Так прозвали его дети и молодежь — не столько за имя и отчество Иеремия Трофимович, в быту звали его Еремеем, да поначалу ни имени его, ни отчества никто не ведал, — но за то, что, уснув, оглашал он окружающую среду раскатистым, угрожающим, громоподобным храпом.
— Иерихонская труба, — сказал Освальд.
Иерихонская труба, сокращенно Иертр. Эхо советских аббревиатур докатилось до Виллы Рено.
Накануне его пришествия аэропланы бомбили Кронштадт, артиллерия палила из орудий всех калибров, полузимний ночной проницаемый воздух приглушал отдаленные вой, рев и грохот по мере сил; однако в Петрограде на Васильевском дребезжали стекла. На Вилле Рено никто не спал — слушали войну.
Человек, пришедший с непокрытой головой с горизонта по чуть подтаявшему мартовскому льду, был в лаптях, в рваном окровавленном, некогда белом мокром маскхалате внакидку, контуженный то ли осколком, то ли падавшими с неба камнями, поднимаемыми с мелководья тяжелыми снарядами, то ли прикладом в рукопашном бою (спекшаяся черная кровь на волосах, залитое кровью опухшее лицо), поначалу не помнил имени своего, но уже звался Иертр, проспав громогласно целые сутки. Его имя и отчество совпали с прозвищем случайно, по крайней мере на взгляд обитателей пансионата.
Иертр страдал глухотой и косноязычием, слова слетали с его уст, точно ненастоящие стайки разнопородных птиц, бессвязные подпорченные слова, в некоторых переставлены буквы, иные без окончаний.
— Типцы неумные слетели влет по белому, — сказал он, увидев стайку снегирей на снегу, и заплакал. — Типцы яблочки, красные матросики.
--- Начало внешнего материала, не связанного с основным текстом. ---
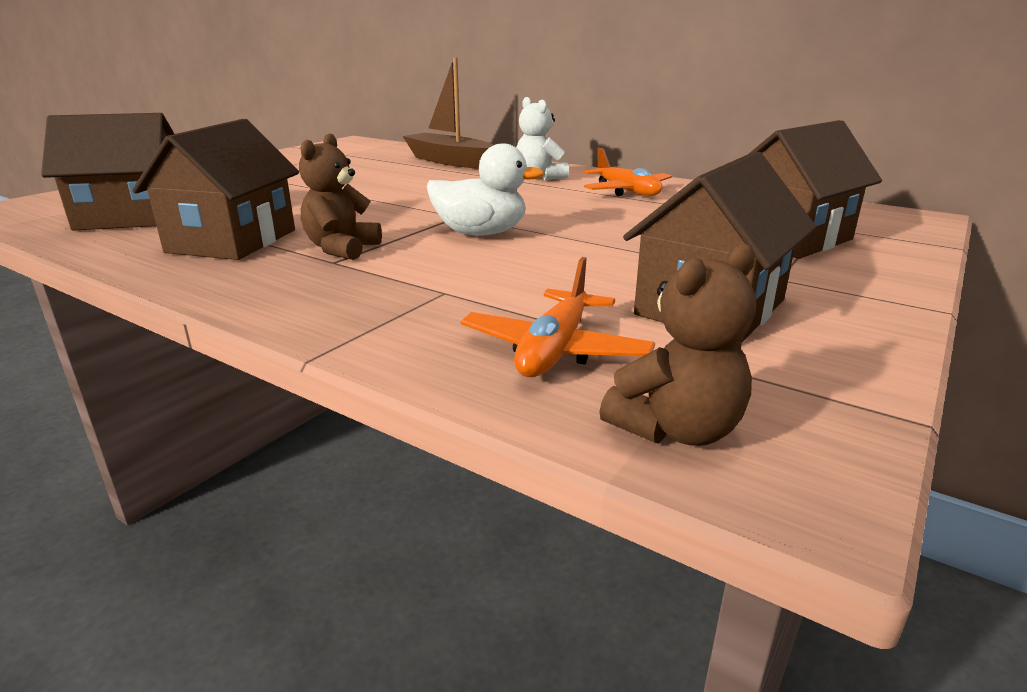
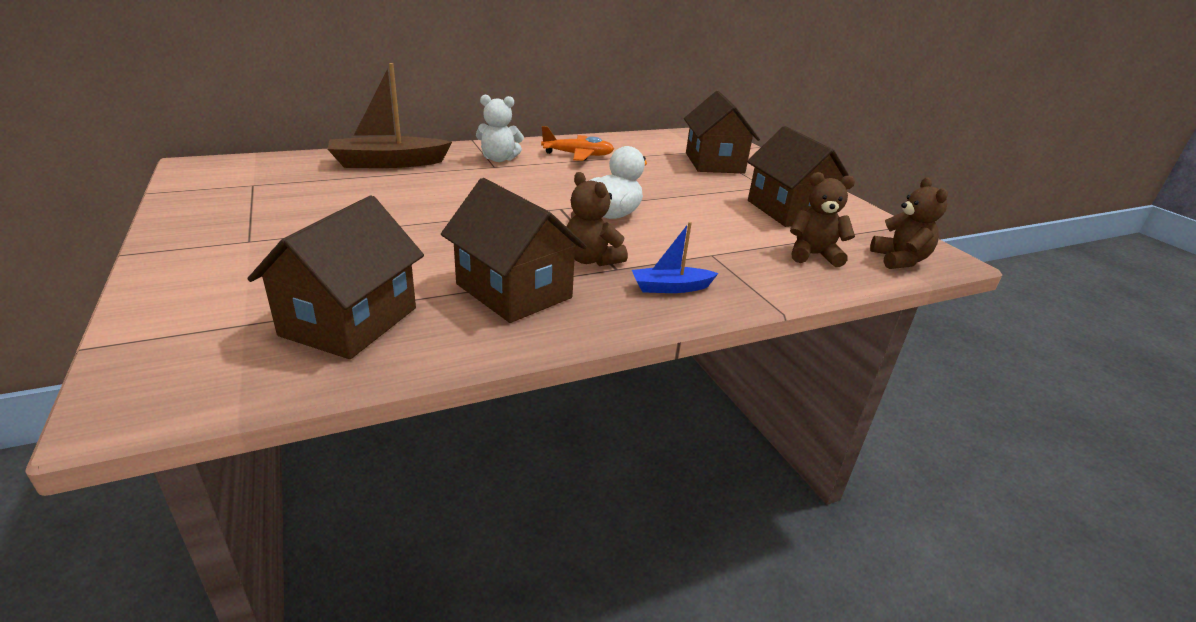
camera: 60 degrees left, 5 degrees up
(312, 290) = (670, 288): none -> blue boat
(555, 350) = (813, 255): orange plane -> brown teddy bear

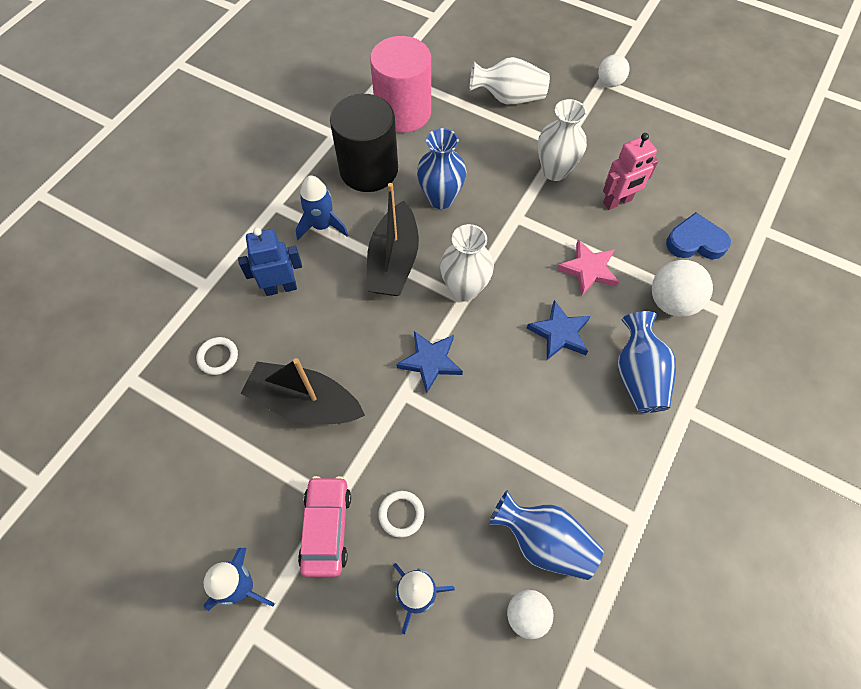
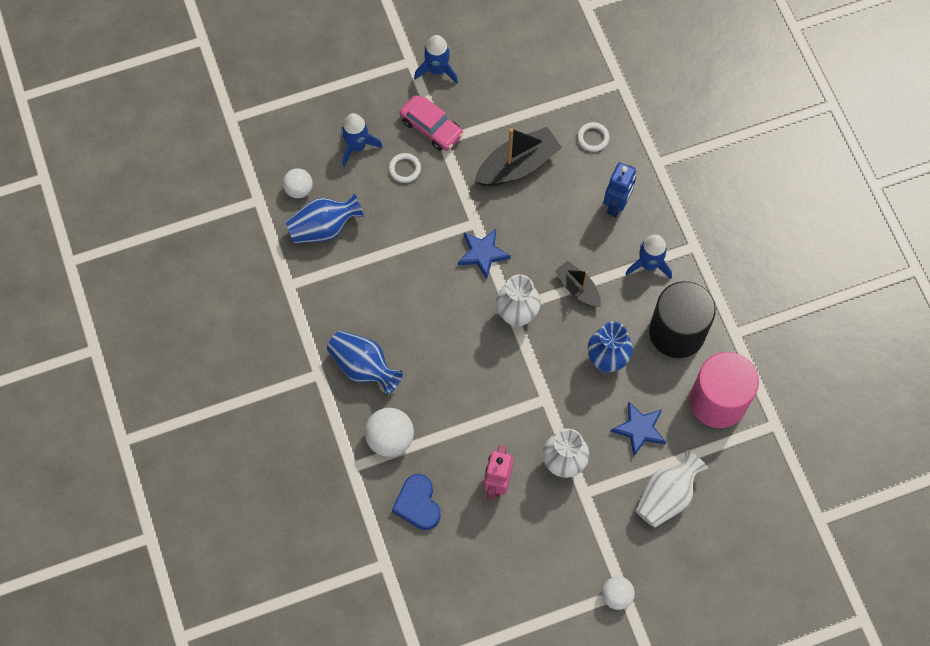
camera: 130 degrees right, 5 degrees up
(393, 261) = (578, 288): black boat -> black boat, size x0.60
(560, 333) = (433, 346): blue star -> blue star (639, 429)
(588, 269) = (461, 408): pink star -> none
(695, 241) = (418, 504): blue heart -> blue heart turned 120 degrees clockwise

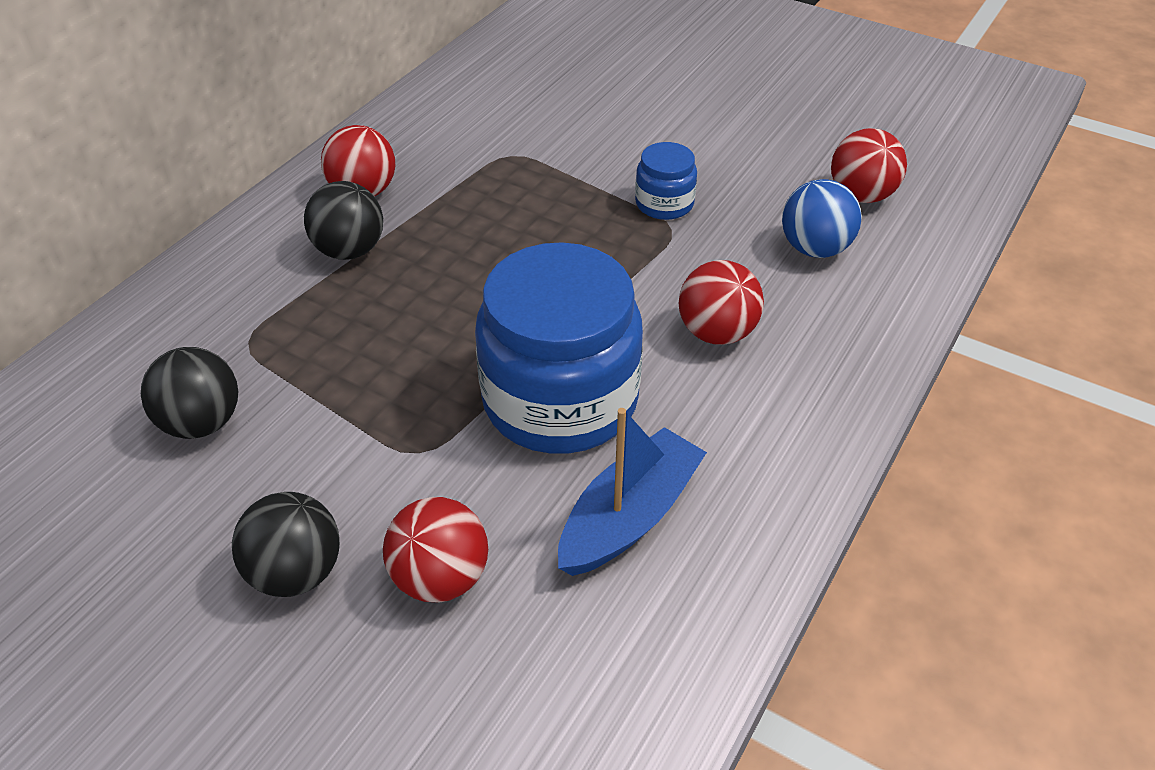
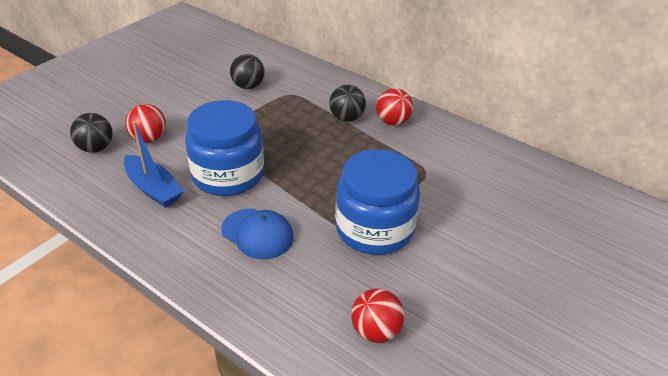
camera: 95 degrees right, 5 degrees down
(296, 573) = (168, 108): black ball -> black ball (96, 148)
(664, 204) = (374, 228): blue jar -> blue jar, size x2.18
(716, 332) = (257, 234): red ball -> blue cap
(815, 249) = (321, 291): blue ball -> none

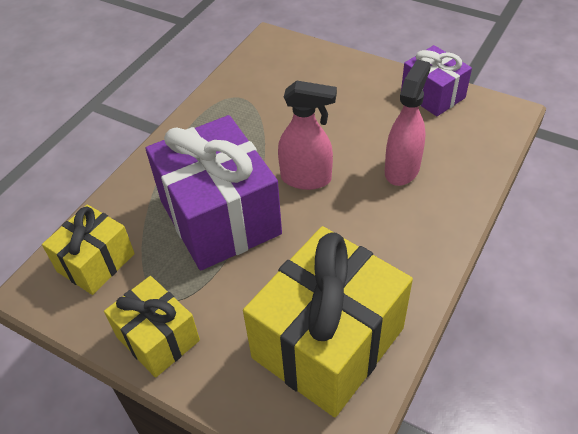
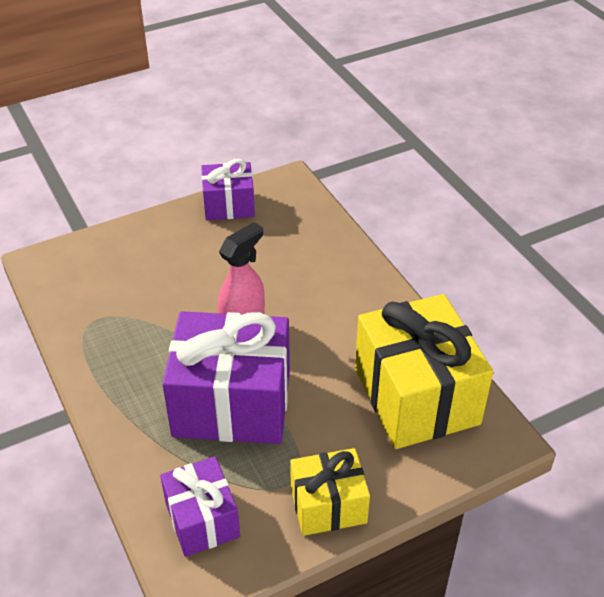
camera: 60 degrees left, 5 degrees down
(96, 262) = (202, 519): yellow gift -> purple gift
(402, 169) = (289, 266): pink spray bottle -> none

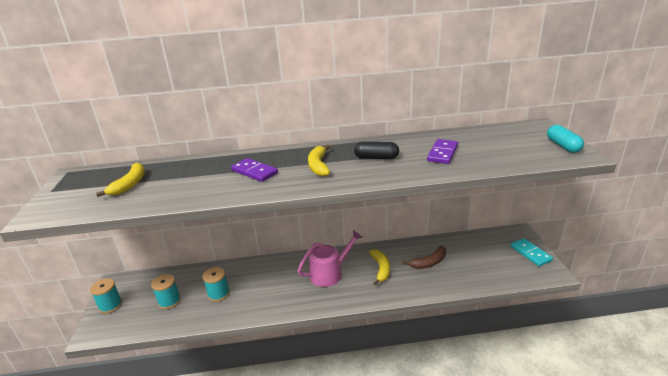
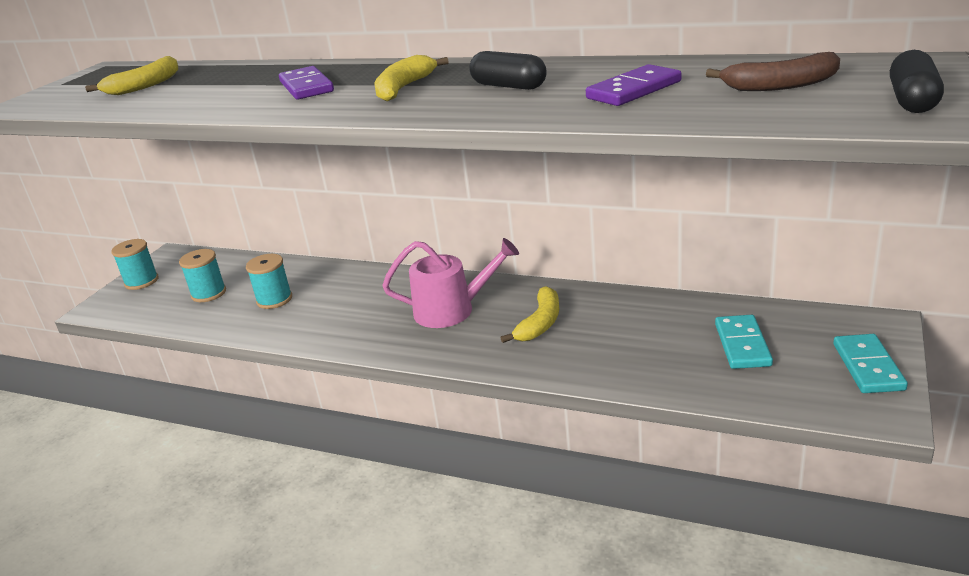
camera: 30 degrees right, 0 degrees up
(429, 262) = (636, 333): brown banana -> brown banana (780, 85)
(477, 256) = (742, 345): none -> turquoise domino
(563, 146) = (912, 100): turquoise capsule -> black capsule

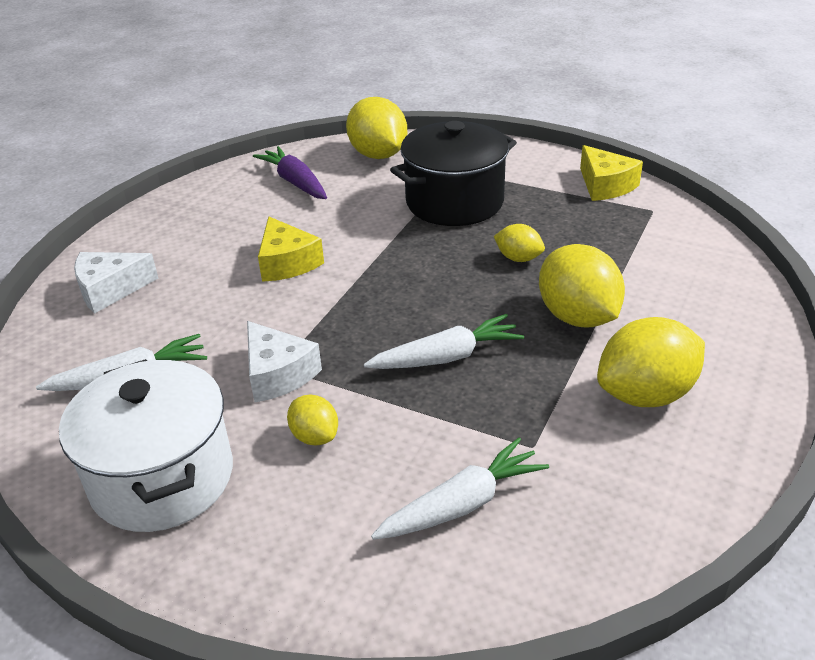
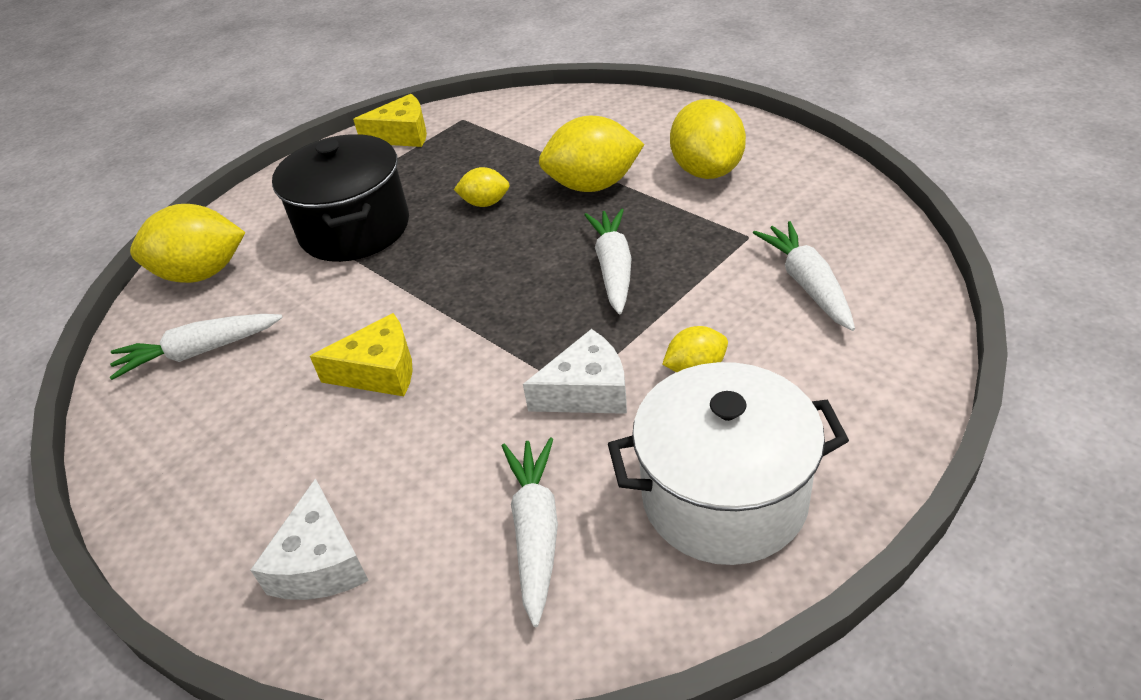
camera: 70 degrees left, 5 degrees up
(295, 182) = (200, 352): purple carrot -> white carrot
(518, 258) = (485, 203): yellow lemon -> yellow lemon turned 45 degrees clockwise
Отлежавшись, отоспавшись, стал он помогать разгребать снег на дорожках, носить дрова, кормить лошадей, свиней, кроликов, кур. Общество животных предпочитал он людскому, особо выделяя свиней и кроликов. Лошадей и петушиного крика Иертр боялся.
Поселился он в домике под горой («une cabane», — говорила про домик Ванда) у третьего оврага, где никого не будил его храп и где радостно предавался он одиночеству. По нескольку раз в сутки, впрочем, со временем все реже, впадал пришелец в род каталепсии, сидел, мерно раскачиваясь, глядя в одну точку, повторяя какое-нибудь существующее или новоизобретенное слово: «Рамбов, Рамбов, Рамбов…» или «Пепавлотропск! Пепавлотропск!».
В мае Иертр впервые пошутил: стал называть серую в яблоках кобылу Красная Горка, при этом неумело, скрипуче, механистически смеялся ржавым клекочущим смехом.
Когда окончательно освободился ото льда ручей, контуженый полюбил его, сиживал на бережку под горою или у порогов, слушая журчащий лепет; ручей успокаивал Иертра, лечил его, помаленьку возвращая речь, обрывки воспоминаний, пробуждая к действительности, размораживая маскообразное лицо. Сидя у ключа, Иертр опускал в воду руки, вглядывался, вслушивался, шептал, кивая. Он не позволял детям пускать по воде бумажные кораблики и лодочки из сосновой коры, очень сердился, выуживал игрушечные суда, отказывался вернуть их, уносил в лес, закапывал там в землю.